BEGIN Data for this task

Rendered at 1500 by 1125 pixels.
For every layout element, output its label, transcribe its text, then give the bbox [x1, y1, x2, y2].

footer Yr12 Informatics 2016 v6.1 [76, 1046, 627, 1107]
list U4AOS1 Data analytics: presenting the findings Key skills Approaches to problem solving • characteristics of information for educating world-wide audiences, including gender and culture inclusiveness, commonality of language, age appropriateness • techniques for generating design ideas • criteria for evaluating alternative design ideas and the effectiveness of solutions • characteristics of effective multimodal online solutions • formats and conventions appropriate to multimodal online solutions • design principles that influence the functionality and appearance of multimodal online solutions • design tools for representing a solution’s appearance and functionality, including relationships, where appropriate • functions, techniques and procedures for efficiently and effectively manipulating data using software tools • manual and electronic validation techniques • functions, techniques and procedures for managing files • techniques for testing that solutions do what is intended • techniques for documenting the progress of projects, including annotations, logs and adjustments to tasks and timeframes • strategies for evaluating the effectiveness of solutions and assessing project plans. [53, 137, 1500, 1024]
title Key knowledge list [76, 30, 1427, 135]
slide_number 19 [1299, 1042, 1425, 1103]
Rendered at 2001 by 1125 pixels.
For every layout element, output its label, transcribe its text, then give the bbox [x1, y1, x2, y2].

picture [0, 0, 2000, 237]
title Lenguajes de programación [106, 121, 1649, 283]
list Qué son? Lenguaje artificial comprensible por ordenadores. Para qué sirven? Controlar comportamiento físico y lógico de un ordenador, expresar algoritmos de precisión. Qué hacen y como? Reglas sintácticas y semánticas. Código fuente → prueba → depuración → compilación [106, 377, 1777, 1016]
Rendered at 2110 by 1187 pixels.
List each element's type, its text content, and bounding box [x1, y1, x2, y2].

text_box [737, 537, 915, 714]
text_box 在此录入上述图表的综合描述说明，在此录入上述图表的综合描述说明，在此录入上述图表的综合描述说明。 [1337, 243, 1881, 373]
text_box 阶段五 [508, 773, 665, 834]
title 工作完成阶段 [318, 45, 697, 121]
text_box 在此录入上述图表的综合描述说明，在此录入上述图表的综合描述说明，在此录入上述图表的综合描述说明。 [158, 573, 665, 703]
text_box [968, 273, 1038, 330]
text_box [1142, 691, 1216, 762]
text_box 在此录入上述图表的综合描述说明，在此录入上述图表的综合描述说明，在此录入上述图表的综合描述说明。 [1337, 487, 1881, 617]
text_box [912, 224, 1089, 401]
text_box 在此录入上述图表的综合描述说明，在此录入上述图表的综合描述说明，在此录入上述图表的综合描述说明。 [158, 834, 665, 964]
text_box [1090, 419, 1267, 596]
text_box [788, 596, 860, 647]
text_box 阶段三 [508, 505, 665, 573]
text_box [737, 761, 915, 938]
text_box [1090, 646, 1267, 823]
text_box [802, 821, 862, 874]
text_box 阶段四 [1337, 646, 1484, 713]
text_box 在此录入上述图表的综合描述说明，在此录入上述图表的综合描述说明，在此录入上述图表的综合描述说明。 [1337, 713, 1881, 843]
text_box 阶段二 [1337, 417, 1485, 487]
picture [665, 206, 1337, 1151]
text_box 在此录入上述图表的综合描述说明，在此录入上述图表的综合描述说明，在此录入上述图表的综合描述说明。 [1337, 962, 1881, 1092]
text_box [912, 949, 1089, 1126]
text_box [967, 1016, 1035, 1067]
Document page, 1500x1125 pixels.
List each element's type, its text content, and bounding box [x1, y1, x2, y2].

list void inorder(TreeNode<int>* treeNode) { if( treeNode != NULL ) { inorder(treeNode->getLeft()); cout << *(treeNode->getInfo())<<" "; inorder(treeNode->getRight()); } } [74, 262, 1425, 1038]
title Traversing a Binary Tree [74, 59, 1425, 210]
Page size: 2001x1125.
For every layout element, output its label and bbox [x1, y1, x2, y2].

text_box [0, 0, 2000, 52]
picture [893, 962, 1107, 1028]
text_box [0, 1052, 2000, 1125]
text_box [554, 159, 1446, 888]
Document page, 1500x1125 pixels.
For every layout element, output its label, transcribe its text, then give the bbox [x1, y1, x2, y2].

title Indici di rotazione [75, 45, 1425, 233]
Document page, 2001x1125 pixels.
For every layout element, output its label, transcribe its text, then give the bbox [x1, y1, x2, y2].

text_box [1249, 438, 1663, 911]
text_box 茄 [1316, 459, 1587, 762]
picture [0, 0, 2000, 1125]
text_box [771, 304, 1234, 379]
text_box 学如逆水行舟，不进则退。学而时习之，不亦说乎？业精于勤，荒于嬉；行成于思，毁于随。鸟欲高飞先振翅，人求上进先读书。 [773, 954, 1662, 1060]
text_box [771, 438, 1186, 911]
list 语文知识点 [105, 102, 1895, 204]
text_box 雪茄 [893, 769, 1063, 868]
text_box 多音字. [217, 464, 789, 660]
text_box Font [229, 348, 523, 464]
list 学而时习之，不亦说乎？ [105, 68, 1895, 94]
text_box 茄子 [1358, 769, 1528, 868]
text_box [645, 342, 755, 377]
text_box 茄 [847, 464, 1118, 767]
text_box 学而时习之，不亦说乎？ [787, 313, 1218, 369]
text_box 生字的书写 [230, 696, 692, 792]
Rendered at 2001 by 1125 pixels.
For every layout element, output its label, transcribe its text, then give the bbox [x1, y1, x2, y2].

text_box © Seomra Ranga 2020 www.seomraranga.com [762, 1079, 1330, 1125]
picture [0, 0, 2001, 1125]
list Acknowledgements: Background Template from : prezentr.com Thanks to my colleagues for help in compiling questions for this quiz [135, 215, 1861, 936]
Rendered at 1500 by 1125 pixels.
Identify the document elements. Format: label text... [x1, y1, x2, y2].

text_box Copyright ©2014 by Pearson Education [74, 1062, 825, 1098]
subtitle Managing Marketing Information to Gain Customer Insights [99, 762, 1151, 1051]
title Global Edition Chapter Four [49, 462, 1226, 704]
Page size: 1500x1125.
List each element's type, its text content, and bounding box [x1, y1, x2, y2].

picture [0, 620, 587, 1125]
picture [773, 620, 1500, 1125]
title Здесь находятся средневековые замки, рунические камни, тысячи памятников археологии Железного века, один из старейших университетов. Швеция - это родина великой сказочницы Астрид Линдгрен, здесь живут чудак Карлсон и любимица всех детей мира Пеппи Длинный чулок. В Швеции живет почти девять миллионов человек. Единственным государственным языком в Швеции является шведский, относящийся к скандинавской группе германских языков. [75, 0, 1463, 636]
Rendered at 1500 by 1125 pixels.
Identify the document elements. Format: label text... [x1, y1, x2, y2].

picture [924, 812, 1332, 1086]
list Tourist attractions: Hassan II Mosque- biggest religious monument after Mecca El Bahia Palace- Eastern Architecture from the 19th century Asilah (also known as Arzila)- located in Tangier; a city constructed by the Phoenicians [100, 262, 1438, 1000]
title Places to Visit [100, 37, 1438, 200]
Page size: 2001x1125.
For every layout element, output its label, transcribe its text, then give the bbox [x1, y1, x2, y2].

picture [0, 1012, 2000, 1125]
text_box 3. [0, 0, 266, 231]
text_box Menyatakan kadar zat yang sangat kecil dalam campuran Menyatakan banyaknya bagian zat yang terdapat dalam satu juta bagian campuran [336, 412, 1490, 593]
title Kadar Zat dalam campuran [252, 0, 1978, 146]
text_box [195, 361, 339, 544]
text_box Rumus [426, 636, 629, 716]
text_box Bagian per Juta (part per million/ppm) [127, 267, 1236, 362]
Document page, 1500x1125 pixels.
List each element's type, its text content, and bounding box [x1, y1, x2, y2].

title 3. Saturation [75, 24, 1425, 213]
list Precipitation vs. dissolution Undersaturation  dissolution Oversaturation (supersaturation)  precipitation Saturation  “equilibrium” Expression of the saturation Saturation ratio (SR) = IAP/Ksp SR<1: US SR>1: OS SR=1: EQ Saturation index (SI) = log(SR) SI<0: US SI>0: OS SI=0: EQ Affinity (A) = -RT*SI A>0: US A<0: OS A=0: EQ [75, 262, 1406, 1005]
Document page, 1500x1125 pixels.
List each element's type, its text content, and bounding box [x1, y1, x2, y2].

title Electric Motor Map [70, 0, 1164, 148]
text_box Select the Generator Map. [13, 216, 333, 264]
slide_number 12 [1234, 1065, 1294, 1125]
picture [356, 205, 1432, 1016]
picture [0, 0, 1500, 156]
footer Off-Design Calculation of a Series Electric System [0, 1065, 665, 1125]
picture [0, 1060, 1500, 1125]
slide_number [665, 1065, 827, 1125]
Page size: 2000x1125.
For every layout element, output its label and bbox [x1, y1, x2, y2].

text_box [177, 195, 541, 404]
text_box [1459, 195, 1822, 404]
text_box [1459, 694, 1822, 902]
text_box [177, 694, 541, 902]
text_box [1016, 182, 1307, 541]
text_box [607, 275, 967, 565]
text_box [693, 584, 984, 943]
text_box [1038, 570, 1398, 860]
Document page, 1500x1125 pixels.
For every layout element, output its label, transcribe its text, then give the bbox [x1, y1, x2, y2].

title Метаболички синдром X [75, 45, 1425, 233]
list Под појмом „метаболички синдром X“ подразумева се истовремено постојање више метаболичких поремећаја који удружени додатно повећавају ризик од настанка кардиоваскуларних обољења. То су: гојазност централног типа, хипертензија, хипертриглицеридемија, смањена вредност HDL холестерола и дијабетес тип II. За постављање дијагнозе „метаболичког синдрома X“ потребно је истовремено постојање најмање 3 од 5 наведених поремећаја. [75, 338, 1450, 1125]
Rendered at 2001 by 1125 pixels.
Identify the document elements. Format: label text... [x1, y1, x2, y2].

END Data for this task

### Task brief
Please return only the lines above, starting at the line that has "text_box [788, 596, 860, 647]" and ending at the line that has "Document page, 2001x1125 pixels.", keeping both and leaving each one unchanged.

### Response to the task
text_box [788, 596, 860, 647]
text_box 阶段三 [508, 505, 665, 573]
text_box [737, 761, 915, 938]
text_box [1090, 646, 1267, 823]
text_box [802, 821, 862, 874]
text_box 阶段四 [1337, 646, 1484, 713]
text_box 在此录入上述图表的综合描述说明，在此录入上述图表的综合描述说明，在此录入上述图表的综合描述说明。 [1337, 713, 1881, 843]
text_box 阶段二 [1337, 417, 1485, 487]
picture [665, 206, 1337, 1151]
text_box 在此录入上述图表的综合描述说明，在此录入上述图表的综合描述说明，在此录入上述图表的综合描述说明。 [1337, 962, 1881, 1092]
text_box [912, 949, 1089, 1126]
text_box [967, 1016, 1035, 1067]
Document page, 1500x1125 pixels.
List each element's type, its text content, and bounding box [x1, y1, x2, y2].

list void inorder(TreeNode<int>* treeNode) { if( treeNode != NULL ) { inorder(treeNode->getLeft()); cout << *(treeNode->getInfo())<<" "; inorder(treeNode->getRight()); } } [74, 262, 1425, 1038]
title Traversing a Binary Tree [74, 59, 1425, 210]
Page size: 2001x1125.
For every layout element, output its label and bbox [x1, y1, x2, y2].

text_box [0, 0, 2000, 52]
picture [893, 962, 1107, 1028]
text_box [0, 1052, 2000, 1125]
text_box [554, 159, 1446, 888]
Document page, 1500x1125 pixels.
For every layout element, output its label, transcribe its text, then give the bbox [x1, y1, x2, y2].

title Indici di rotazione [75, 45, 1425, 233]
Document page, 2001x1125 pixels.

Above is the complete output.